Host course to the Wells Fargo Championship and another venue that is simply iconic. This is where Rory McIlroy won his first PGA Tour event. Having narrowly avoided missing the 36-hole cut, he shots rounds of 66 and 62 at the weekend to beat a demoralised Phil Mickelson by four shots. A bit like Harbour Town, Quail Hollow is a course that rewards golfers who find the fairway and can hit the right areas on its potentially treacherous greens.

Muirfield Village

The course that Jack Nicklaus built is an absolute masterpiece and The Memorial Tournament is always one of the best on the PGA Tour schedule. There is no one particular hole that sticks in my mind. The thing with Muirfield Village is that in tournament conditions it offers a brutal test. For the life of me, I cannot understand why it has not hosted the US Open. The rough is thick and punishing, the greens are like greased lightning - and it has brought many of the world’s best players to their knees.

Bay Hill

If Jack’s tournament is a classic on the annual schedule then the Arnold Palmer Invitational surely runs it a pretty close second. Water, trees, rough, bunkers - Bay Hill, home to the Arnold Palmer Invitational, has the lot. If you have any designs on a decent score here don’t bother turning up without your A-game and ability to be able to hit every shot in the book. If I tell you that Tiger Woods won this tournament eight times during his storied career it may give you some idea of how difficult this course can be. But wouldn’t you just love to find out how your game would stack up here?

Kiawah Island

The USA doesn’t have many true links courses but this Pete Dye monster comes pretty close, featuring lots of dunes, tons of sand and firm and fast-running fairways. Being a Dye course, of course it isn’t a traditional links but it is a course I would love to play. This is where Phil Mickelson won the 2021 US PGA Championship to become the oldest man ever to win a professional major at the age of 50 - if Lefty can play well here, I take consolation in the belief that I could probably also make a decent fist of it.

Valderrama

I have played a number of fine courses in Spain but Valderrama remains on my bucket list. It has hosted many DP World Tour events but is probably most famous for the 1997 Ryder Cup, won by Europe under the eccentric captaincy of the legendary Seve Ballesteros. The hole I really want to tackle is the 17th, which is a classic par five.

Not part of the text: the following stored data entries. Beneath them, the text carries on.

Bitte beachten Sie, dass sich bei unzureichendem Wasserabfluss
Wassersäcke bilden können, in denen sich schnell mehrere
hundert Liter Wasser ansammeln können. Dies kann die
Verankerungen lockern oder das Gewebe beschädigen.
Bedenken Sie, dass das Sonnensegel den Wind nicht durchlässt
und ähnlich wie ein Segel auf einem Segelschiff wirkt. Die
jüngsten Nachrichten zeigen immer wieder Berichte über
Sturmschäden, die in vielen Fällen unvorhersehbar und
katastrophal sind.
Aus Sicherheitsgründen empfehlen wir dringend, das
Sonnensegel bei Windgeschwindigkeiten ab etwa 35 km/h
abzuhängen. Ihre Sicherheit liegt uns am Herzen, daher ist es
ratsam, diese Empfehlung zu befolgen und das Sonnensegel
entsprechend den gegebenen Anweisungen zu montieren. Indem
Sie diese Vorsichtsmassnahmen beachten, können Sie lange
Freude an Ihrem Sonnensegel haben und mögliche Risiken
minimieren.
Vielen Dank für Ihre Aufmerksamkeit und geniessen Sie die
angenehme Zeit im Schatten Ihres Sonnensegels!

For the mere mortals among us, this is a genuine three-shotter and the approach would have most of us trembling in our golf shoes. It is played across water to a green that slopes sharply from back to front. Find the bunker at the back of the green and you face the prospect of a shot that is almost certainly going to run all the way down the putting surface into the water.

Crans sur Sierre

Crans sur Sierre

Is there a more beautiful golf course anywhere in the world? Home to the European Masters, it is set to the backdrop of the Swiss Alps and the view on each and every hole is breathtaking. Not long by modern standards, the high altitude means that your golf ball will fly further here. Most of the fairways are lined by towering pine trees, the greens are undulating thanks to a Seve Ballesteros redesign in the 1990s, but this is a course on which the average club golfer just might have a chance to produce a half-decent score.